Later Political Career and Civil Rights Efforts
Timestamp: 64:56 – 77:45
Following Lincoln's assassination, Sumner became a leading figure in Congress, vehemently opposing President Andrew Johnson's lenient policies towards the South. He championed the Freedmen's Bureau Act and advocated for comprehensive civil rights legislation aimed at integrating African Americans into American society fully. Sumner's refusal to endorse Ulysses S. Grant in the 1872 presidential election, instead supporting Horace Greeley, underscored his commitment to ideological purity over party loyalty. Despite facing significant opposition and eventual ostracization within his own party, Sumner's efforts laid the groundwork for future civil rights advancements (67:45 – 77:45).
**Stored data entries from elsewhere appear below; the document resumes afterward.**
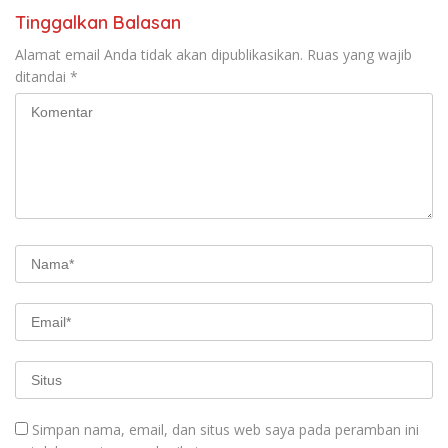
Tinggalkan Balasan
Alamat email Anda tidak akan dipublikasikan.
Ruas yang wajib
ditandai
*
Simpan nama, email, dan situs web saya pada peramban ini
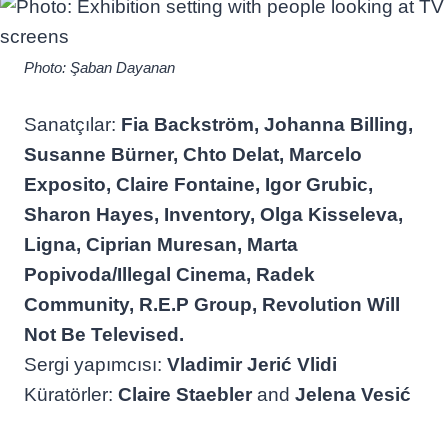
Photo: Şaban Dayanan
Sanatçılar:
Fia Backström, Johanna Billing,
Susanne Bürner, Chto Delat, Marcelo
Exposito, Claire Fontaine, Igor Grubic,
Sharon Hayes, Inventory, Olga Kisseleva,
Ligna, Ciprian Muresan, Marta
Popivoda/Illegal Cinema, Radek
Community, R.E.P Group, Revolution Will
Not Be Televised.
Sergi yapımcısı:
Vladimir Jerić Vlidi
Küratörler:
Claire Staebler
and
Jelena Vesić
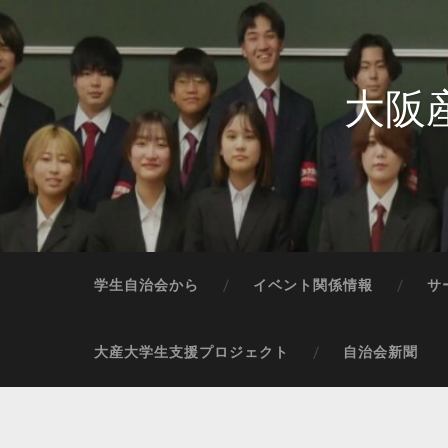
大阪
学生自治会から
イベント関係情報
サ
大産大学生支援プロジェクト
自治会新聞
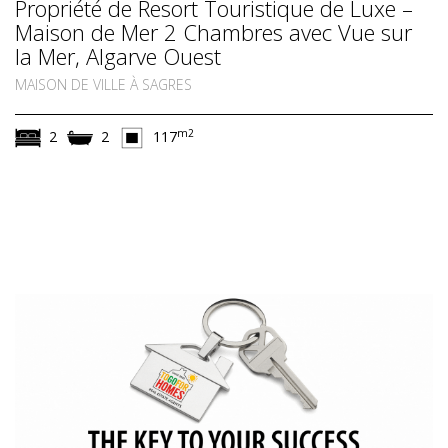
Propriété de Resort Touristique de Luxe –
Maison de Mer 2 Chambres avec Vue sur
la Mer, Algarve Ouest
MAISON DE VILLE À SAGRES
m2
2
2
117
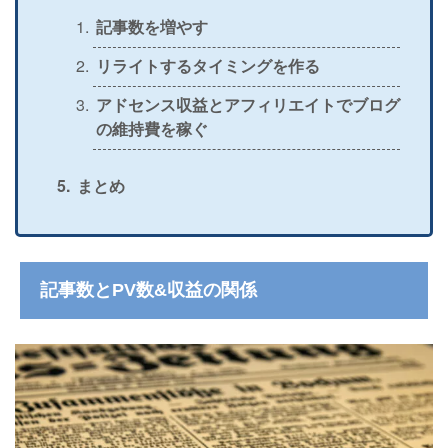
記事数を増やす
リライトするタイミングを作る
アドセンス収益とアフィリエイトでブログ
の維持費を稼ぐ
まとめ
記事数とPV数&収益の関係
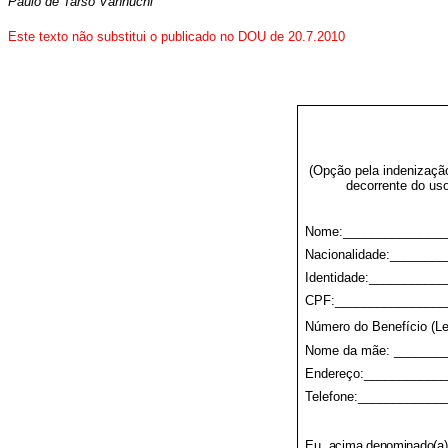
Paulo de Tarso Vannuchi
Este texto não substitui o publicado no DOU de 20.7.2010
(Opção pela indenização
decorrente do us
Nome:_______________
Nacionalidade:_______
Identidade:__________
CPF:________________
Número do Benefício (Le
Nome da mãe: _______
Endereço:___________
Telefone:____________
Eu
, acima denominado(a),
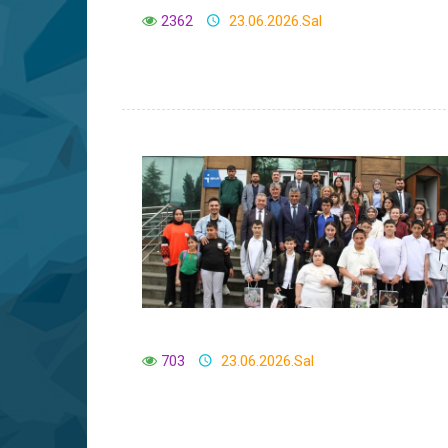
2362
23.06.2026.Sal
703
23.06.2026.Sal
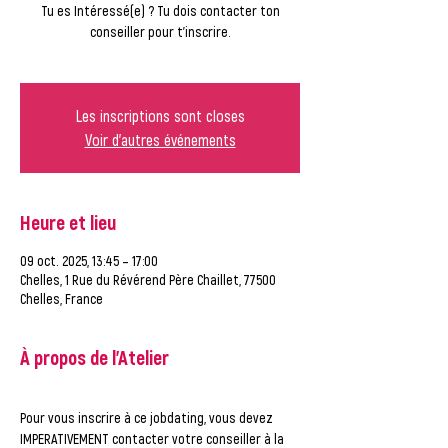
Tu es Intéressé(e) ? Tu dois contacter ton
conseiller pour t'inscrire.
Les inscriptions sont closes
Voir d'autres événements
Heure et lieu
09 oct. 2025, 13:45 – 17:00
Chelles, 1 Rue du Révérend Père Chaillet, 77500
Chelles, France
À propos de l'Atelier
Pour vous inscrire à ce jobdating, vous devez 
IMPERATIVEMENT contacter votre conseiller à la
Sumner's Legacy and Final Days
Timestamp: 77:58 – 80:15
In his final years, Sumner remained a staunch advocate for civil rights despite mounting loneliness and declining political influence. Surrounded by close friends from the African American community, he continued to influence civil rights legislation until his death on March 11, 1874. His dying wish—to see his civil rights bill passed—remained unfulfilled during his lifetime, but his legacy endured. The core provisions of his proposed bill were later echoed in the Civil Rights Act of 1964, illustrating Sumner's lasting impact on American law and society (77:58 – 80:15). Tammies emphasizes the need to recognize Sumner as a foundational figure in America's constitutional history, deserving of greater acknowledgment as one of the nation's moral pillars.
Notable Quotes:
Zakir Tammies on Job Sumner:
"[Job Sumner] was a leading major who helps to supervise the evacuation of the British from New York City, escorts George Washington into the city to liberate New York, and becomes one of the leading revolutionaries." (02:31)
Sumner's Legal Philosophy:
"The Constitution is not mean, stingy or pettifogging, but open handed, liberal and just, including always in favor of freedom." (Early discussion on Sumner's beliefs)
Sumner on the Slave Oligarchy:
"There were only 92,000 slaveholders in the country that had more than two slaves. This small 1.5% of the population dominates over the Republic, determines its national policy, disposes of its offices, and sways all to its absolute rule." (40:01)
Sumner's Final Plea:
"Take care of the Civil Rights Bill. Don't let the Civil Rights Bill fail." (75:15)
Conclusion
Zakir Tammies' biography presents Charles Sumner as a relentless advocate for justice and equality, whose personal sacrifices and unwavering principles significantly shaped American civil rights. Through comprehensive research and insightful analysis, the podcast episode underscores Sumner's enduring legacy as a moral conscience of the nation.